TASK DIRECTIONS. Search through the entries for the word "paint" and copy every line that has it.

=== SUPPLIED DATA ===

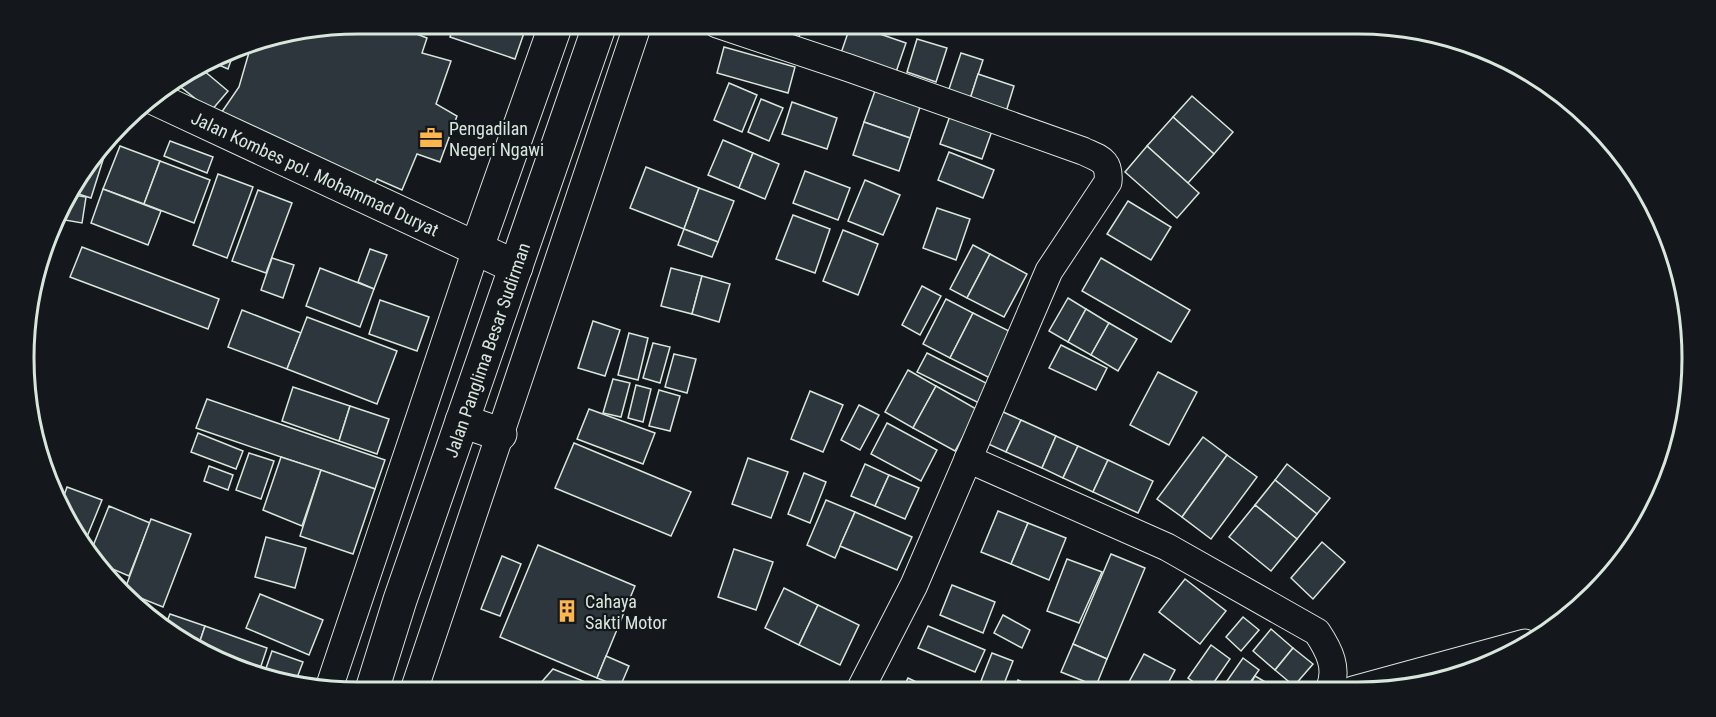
<svg xmlns="http://www.w3.org/2000/svg" width="1716" height="717" font-family="'Roboto Condensed',sans-serif">
<style>
.building{fill:#2c363c;stroke:#d8e6dc;stroke-width:1.5}
.lines{fill:none;stroke-linecap:round;stroke-linejoin:round}
.street-casing{stroke:#d8e6dc;stroke-width:29}
.secondary-casing{stroke:#d8e6dc;stroke-width:35}
.primary-casing{stroke:#d8e6dc;stroke-width:35}
.street{stroke:#14181c;stroke-width:27}
.secondary{stroke:#14181c;stroke-width:33}
.primary{stroke:#14181c;stroke-width:33}
.labels{text-anchor:middle;dominant-baseline:central;stroke-width:4.5;stroke-linejoin:round;paint-order:stroke}
.poi-label{font-size:18px;fill:#d8e6dc;stroke:#14181c;text-anchor:start}
.street-label{font-size:18px;fill:#d8e6dc;stroke:#14181c}
.rim{fill:none;stroke:#d8e6dc;stroke-width:3}
</style>
<rect width="100%" height="100%" fill="#14181c"/>
<g class="building">
<path d="M358,24H390L427,38L422,53L451,61L436,104L457,116L440,162L417,154L402,190L377,179L368,196L217,119L239,87L252,42Z"/>
<path d="M454,24H508L525,30L515,59L450,37Z"/>
<path d="M772,24H803L799,37L771,27Z"/>
<path d="M851,24L906,43L895,75L840,56Z"/>
<path d="M917,39L947,48L936,82L907,72Z"/>
<path d="M724,47L795,67L788,93L717,73Z"/>
<path d="M234,52L228,69L214,63Z"/>
<path d="M961,53L983,60L970,99L948,92Z"/>
<path d="M203,70L228,91L211,111L177,84Z"/>
<path d="M978,74L1014,86L1006,112L970,99Z"/>
<path d="M729,83L757,95L742,132L714,120Z"/>
<path d="M876,88L921,104L910,138L864,122Z"/>
<path d="M1192,96L1233,132L1214,154L1173,117Z"/>
<path d="M761,99L783,108L769,141L748,132Z"/>
<path d="M792,102L837,118L827,149L782,134Z"/>
<path d="M951,113L993,128L982,159L940,144Z"/>
<path d="M1173,117L1214,154L1188,183L1147,146Z"/>
<path d="M864,122L910,138L899,171L853,155Z"/>
<path d="M723,140L753,153L739,188L708,175Z"/>
<path d="M170,141L213,157L207,173L164,156Z"/>
<path d="M108,144L91,198L69,191Z"/>
<path d="M120,146L160,161L144,204L103,189Z"/>
<path d="M1147,146L1199,193L1177,218L1125,172Z"/>
<path d="M949,152L994,170L983,198L938,180Z"/>
<path d="M753,153L779,164L765,199L739,188Z"/>
<path d="M160,161L210,180L194,223L144,204Z"/>
<path d="M646,167L699,188L684,229L630,208Z"/>
<path d="M805,171L850,188L838,220L793,203Z"/>
<path d="M218,174L253,187L227,258L193,245Z"/>
<path d="M865,180L900,195L883,235L848,221Z"/>
<path d="M699,188L734,201L718,242L684,229Z"/>
<path d="M103,189L161,211L148,245L91,223Z"/>
<path d="M258,190L292,203L266,273L232,261Z"/>
<path d="M68,194L86,197L82,223L59,219Z"/>
<path d="M1128,201L1171,227L1151,260L1107,234Z"/>
<path d="M937,208L970,219L956,260L923,248Z"/>
<path d="M793,215L830,229L815,273L776,259Z"/>
<path d="M684,229L718,242L712,257L678,245Z"/>
<path d="M843,230L878,244L858,295L823,281Z"/>
<path d="M973,245L990,254L967,298L950,289Z"/>
<path d="M82,247L219,299L208,329L70,277Z"/>
<path d="M370,249L387,255L374,289L358,282Z"/>
<path d="M990,254L1027,274L1004,317L967,298Z"/>
<path d="M272,258L294,265L283,298L261,290Z"/>
<path d="M1101,258L1190,310L1171,342L1082,291Z"/>
<path d="M320,268L374,289L360,327L306,306Z"/>
<path d="M671,268L702,276L692,314L661,306Z"/>
<path d="M702,276L730,284L719,322L692,314Z"/>
<path d="M922,286L941,296L920,335L902,325Z"/>
<path d="M1068,298L1086,309L1068,342L1049,331Z"/>
<path d="M946,299L973,313L950,358L923,344Z"/>
<path d="M380,300L429,317L417,351L369,334Z"/>
<path d="M1086,309L1109,323L1091,355L1068,342Z"/>
<path d="M242,310L301,333L287,369L228,347Z"/>
<path d="M973,313L1013,333L990,378L950,358Z"/>
<path d="M307,317L397,351L377,404L287,369Z"/>
<path d="M593,321L620,330L605,376L578,368Z"/>
<path d="M1109,323L1137,339L1118,371L1091,355Z"/>
<path d="M629,333L648,338L638,380L618,375Z"/>
<path d="M653,343L670,347L660,383L643,378Z"/>
<path d="M1061,345L1107,368L1096,390L1049,368Z"/>
<path d="M927,353L988,384L979,403L917,372Z"/>
<path d="M674,354L696,359L687,393L665,387Z"/>
<path d="M908,370L936,386L913,428L885,412Z"/>
<path d="M1158,372L1197,392L1169,445L1130,425Z"/>
<path d="M613,379L630,383L621,417L603,413Z"/>
<path d="M636,385L651,389L643,422L628,418Z"/>
<path d="M936,386L978,410L955,451L913,428Z"/>
<path d="M293,387L350,406L339,441L282,421Z"/>
<path d="M659,390L680,396L670,431L649,426Z"/>
<path d="M810,391L843,405L823,452L791,439Z"/>
<path d="M207,399L385,460L375,489L196,428Z"/>
<path d="M859,405L879,415L860,450L841,440Z"/>
<path d="M350,406L389,419L377,454L339,441Z"/>
<path d="M589,409L655,433L643,464L577,439Z"/>
<path d="M1001,411L1021,420L1006,452L986,443Z"/>
<path d="M1021,420L1056,436L1042,468L1006,452Z"/>
<path d="M887,423L937,450L921,481L871,454Z"/>
<path d="M198,433L243,451L236,469L191,452Z"/>
<path d="M1056,436L1078,446L1063,478L1042,468Z"/>
<path d="M1203,437L1227,455L1182,517L1157,499Z"/>
<path d="M574,443L691,492L671,536L555,488Z"/>
<path d="M1078,446L1108,460L1093,492L1063,478Z"/>
<path d="M249,453L274,461L261,499L236,490Z"/>
<path d="M1227,455L1257,477L1211,539L1182,517Z"/>
<path d="M281,457L321,470L302,526L263,510Z"/>
<path d="M748,458L788,472L771,518L732,504Z"/>
<path d="M1108,460L1153,481L1138,513L1093,492Z"/>
<path d="M865,464L889,475L875,506L851,496Z"/>
<path d="M1287,464L1330,498L1317,514L1275,480Z"/>
<path d="M209,466L233,475L228,490L204,481Z"/>
<path d="M321,470L375,489L353,554L300,536Z"/>
<path d="M804,473L826,482L810,523L788,514Z"/>
<path d="M889,475L919,488L905,519L875,506Z"/>
<path d="M1275,480L1317,514L1297,539L1255,505Z"/>
<path d="M67,487L102,500L84,544L69,526L61,504Z"/>
<path d="M826,500L855,512L835,558L807,545Z"/>
<path d="M1255,505L1297,539L1271,571L1229,537Z"/>
<path d="M109,506L150,523L129,576L103,565L91,551Z"/>
<path d="M998,511L1028,523L1011,564L981,552Z"/>
<path d="M855,512L912,537L897,570L840,546Z"/>
<path d="M151,519L191,534L163,607L128,593L125,589Z"/>
<path d="M1028,523L1066,538L1049,580L1011,564Z"/>
<path d="M266,537L306,548L295,588L255,577Z"/>
<path d="M1322,542L1345,562L1313,599L1291,578Z"/>
<path d="M538,545L635,586L597,678L500,637Z"/>
<path d="M734,549L773,562L756,610L718,597Z"/>
<path d="M1111,554L1145,568L1107,659L1073,644Z"/>
<path d="M502,556L521,564L500,616L481,609Z"/>
<path d="M1067,559L1102,572L1079,623L1047,611Z"/>
<path d="M1185,579L1226,611L1200,644L1159,612Z"/>
<path d="M952,585L995,602L983,633L940,615Z"/>
<path d="M784,588L818,605L799,645L765,628Z"/>
<path d="M260,594L323,620L309,655L246,628Z"/>
<path d="M818,605L859,625L840,665L799,645Z"/>
<path d="M170,614L205,626L198,647L164,629Z"/>
<path d="M1003,615L1030,630L1022,648L994,633Z"/>
<path d="M1243,617L1259,630L1241,651L1226,637Z"/>
<path d="M205,626L267,648L259,672L220,658L198,647Z"/>
<path d="M928,626L985,650L975,672L918,648Z"/>
<path d="M1271,629L1293,648L1275,670L1253,651Z"/>
<path d="M1073,644L1107,659L1096,686L1061,672Z"/>
<path d="M1211,645L1230,659L1208,691H1206L1188,678Z"/>
<path d="M1293,648L1313,664L1294,686L1275,670Z"/>
<path d="M272,651L303,662L295,683L263,677Z"/>
<path d="M992,653L1013,661L1002,689L981,681Z"/>
<path d="M1144,654L1175,670L1164,691H1145L1129,682Z"/>
<path d="M606,656L629,666L620,687L597,678Z"/>
<path d="M1243,658L1259,670L1244,691H1220Z"/>
<path d="M553,669L593,685L594,692L532,693Z"/>
<path d="M1255,676L1279,690L1247,691Z"/>
<path d="M908,678L935,691H902Z"/>
<path d="M1018,680L1039,690V691H1013Z"/>
<path d="M1129,682L1145,691H1124Z"/>
</g>
<g class="lines">
<g class="street-casing">
<g id="street">
<path d="M717,24L849,68L1083,151C1100,159 1110,160 1108,182L1049,271L914,585L859,692"/>
<path d="M968,459L1167,547L1317,632C1329,650 1339,669 1329,690"/>
<path d="M329,688L476,250"/>
<path d="M1353,690L1525,643"/>
<path d="M413,693L638,24"/>
</g>
</g>
<g class="secondary-casing">
<g id="secondary">
<path id="s1" d="M154,98L516,267"/>
<path d="M476,250L556,24"/>
</g>
</g>
<g class="primary-casing">
<g id="primary">
<path d="M462,421L500,434"/>
<path id="s2" d="M371,693L400,600L600,24"/>
</g>
</g>
<use href="#street" class="street"/>
<use href="#secondary" class="secondary"/>
<use href="#primary" class="primary"/>
</g>
<defs>
<g id="office-bare" transform="scale(1.8)"><path d="M-6-3h4V-5.5h4V-3h4V5H-6ZM-1-4.5V-3h2v-1.5ZM-6 0V1H6V0Z" fill="#ffb74d" stroke="#14181c" stroke-width="2.5" paint-order="stroke"/></g>
<g id="building-bare" transform="scale(1.8)"><path d="M-4-6H4V6H1V3H-1V6H-4ZM-2.5-4.3h1.7v1.8h-1.7ZM.8-4.3h1.7v1.8H.8ZM-2.5-1h1.7V.8h-1.7ZM.8-1h1.7V.8H.8Z" fill="#ffb74d" stroke="#14181c" stroke-width="2.5" paint-order="stroke"/></g>
</defs>
<g fill-rule="evenodd">
<use href="#office-bare" x="431" y="138"/>
<use href="#building-bare" x="567" y="611"/>
</g>
<g class="labels">
<g class="poi-label">
<text x="449" y="128">Pengadilan<tspan x="449" dy="21">Negeri Ngawi</tspan></text>
<text x="585" y="601">Cahaya<tspan x="585" dy="21">Sakti Motor</tspan></text>
</g>
<g class="street-label">
<text stroke="none"><textPath href="#s1" startOffset="178">Jalan Kombes pol. Mohammad Duryat</textPath></text>
<text stroke="none"><textPath href="#s2" startOffset="362">Jalan Panglima Besar Sudirman</textPath></text>
</g>
</g>
<path d="M0 0H1716V717H0ZM358 34H1358A324 324 0 0 1 1682 358V358A324 324 0 0 1 1358 682H358A324 324 0 0 1 34 358V358A324 324 0 0 1 358 34Z" fill="#14181c" fill-rule="evenodd"/>
<path class="rim" d="M358 34H1358A324 324 0 0 1 1682 358V358A324 324 0 0 1 1358 682H358A324 324 0 0 1 34 358V358A324 324 0 0 1 358 34Z"/>
</svg>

===

OUTPUT OF THE TASK.
.labels{text-anchor:middle;dominant-baseline:central;stroke-width:4.5;stroke-linejoin:round;paint-order:stroke}
<g id="office-bare" transform="scale(1.8)"><path d="M-6-3h4V-5.5h4V-3h4V5H-6ZM-1-4.5V-3h2v-1.5ZM-6 0V1H6V0Z" fill="#ffb74d" stroke="#14181c" stroke-width="2.5" paint-order="stroke"/></g>
<g id="building-bare" transform="scale(1.8)"><path d="M-4-6H4V6H1V3H-1V6H-4ZM-2.5-4.3h1.7v1.8h-1.7ZM.8-4.3h1.7v1.8H.8ZM-2.5-1h1.7V.8h-1.7ZM.8-1h1.7V.8H.8Z" fill="#ffb74d" stroke="#14181c" stroke-width="2.5" paint-order="stroke"/></g>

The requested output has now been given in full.